B) Feeling lightheaded or faint
If the blood pressure becomes extremely low, the organs of the body do not get enough blood to carry out their normal functions. This very dangerous condition is called circulatory shock or is referred to simply as shock.
Diagnostic imaging tests may include the following:
X-raycan be done in order tolook for complications of pancreatitis as well as for other causes of discomfort.
A CT scan is like an x-ray film, only much more detailed. A CT scan shows the pancreas and possible complications of pancreatitis in better detail than an x-ray film. A CT scan highlights inflammation or destruction of the pancreas.
Ultrasound is a very good imaging test to examine the gallbladder and the ducts connecting the gallbladder, liver, and pancreas with the small intestine.

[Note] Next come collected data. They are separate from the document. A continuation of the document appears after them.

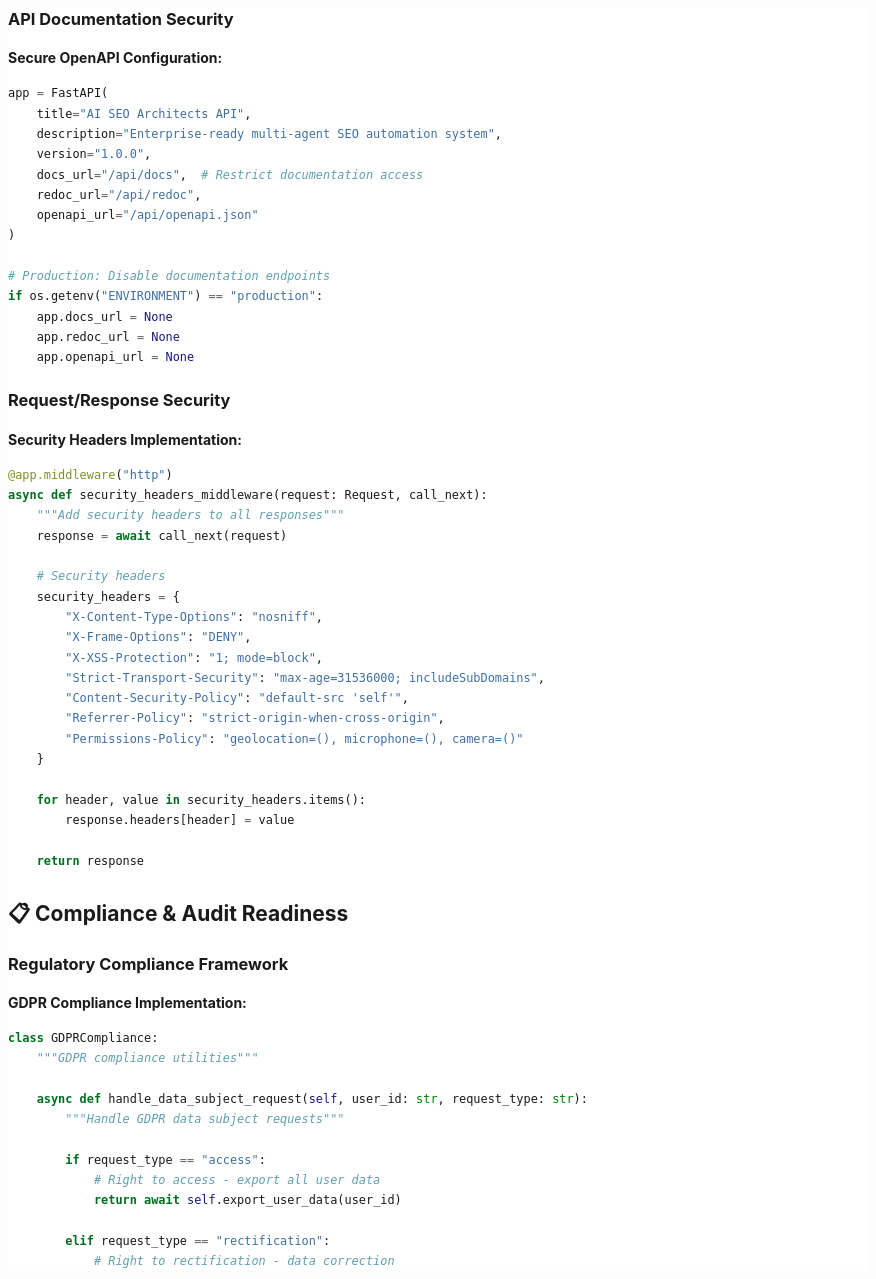 ### API Documentation Security

**Secure OpenAPI Configuration:**
```python
app = FastAPI(
    title="AI SEO Architects API",
    description="Enterprise-ready multi-agent SEO automation system",
    version="1.0.0",
    docs_url="/api/docs",  # Restrict documentation access
    redoc_url="/api/redoc",
    openapi_url="/api/openapi.json"
)

# Production: Disable documentation endpoints
if os.getenv("ENVIRONMENT") == "production":
    app.docs_url = None
    app.redoc_url = None
    app.openapi_url = None
```

### Request/Response Security

**Security Headers Implementation:**
```python
@app.middleware("http")
async def security_headers_middleware(request: Request, call_next):
    """Add security headers to all responses"""
    response = await call_next(request)
    
    # Security headers
    security_headers = {
        "X-Content-Type-Options": "nosniff",
        "X-Frame-Options": "DENY",
        "X-XSS-Protection": "1; mode=block",
        "Strict-Transport-Security": "max-age=31536000; includeSubDomains",
        "Content-Security-Policy": "default-src 'self'",
        "Referrer-Policy": "strict-origin-when-cross-origin",
        "Permissions-Policy": "geolocation=(), microphone=(), camera=()"
    }
    
    for header, value in security_headers.items():
        response.headers[header] = value
    
    return response
```

## 📋 Compliance & Audit Readiness

### Regulatory Compliance Framework

**GDPR Compliance Implementation:**
```python
class GDPRCompliance:
    """GDPR compliance utilities"""
    
    async def handle_data_subject_request(self, user_id: str, request_type: str):
        """Handle GDPR data subject requests"""
        
        if request_type == "access":
            # Right to access - export all user data
            return await self.export_user_data(user_id)
        
        elif request_type == "rectification":
            # Right to rectification - data correction
```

Endoscopic retrograde cholangiopancreatography (ERCP) is an imaging test that uses an endoscope (a thin, flexible tube with a tiny camera on the end) to view the pancreas and surrounding structures. ERCP is usually used only in cases of chronic pancreatitis or in the presence of gallstones.
Mostly, symptomatic treatment is given first in case of acute pancreatitis to relieve pain. Most people who are having an attack of acute pancreatitis are admitted to the hospital.
Those people who have difficulty in breathing are given oxygen.
Medications for pain, nausea and vomiting are prescribed if necessary..
Antibiotics are given if the health care provider suspects an infection may be present.
No food or liquid should be taken by mouth for a few days. This is called bowel rest. By refraining from food or liquid intake, the intestinal tract and pancreas are given a chance to start healing.
If the pancreatitis is caused by gallstones, an operation to have the gallbladder and gallstones removed (cholecystectomy) is likely to be done.
In chronic pancreatitis, treatment focuses on relieving pain and avoiding further aggravation to the pancreas. Another focus is to maximize a person’s ability to eat and digest food.
Patient should stop the consumption of alcohol completely.
Liquids should be taken in more quantities in regular diet. It should be carefully taken care to consume more of soups, fresh fruit juices and lesser quantity of fatty and junk foods.
Mild pain should not be ignored and must be taken care of to prevent its worsening. Proper medications should be taken at time when required.
For most people, self-care alone is not enough to treat pancreatitis. People may be able to make themselves more comfortable during an attack, but they will most likely continue to have attacks until treatment is received for the underlying cause of the symptoms.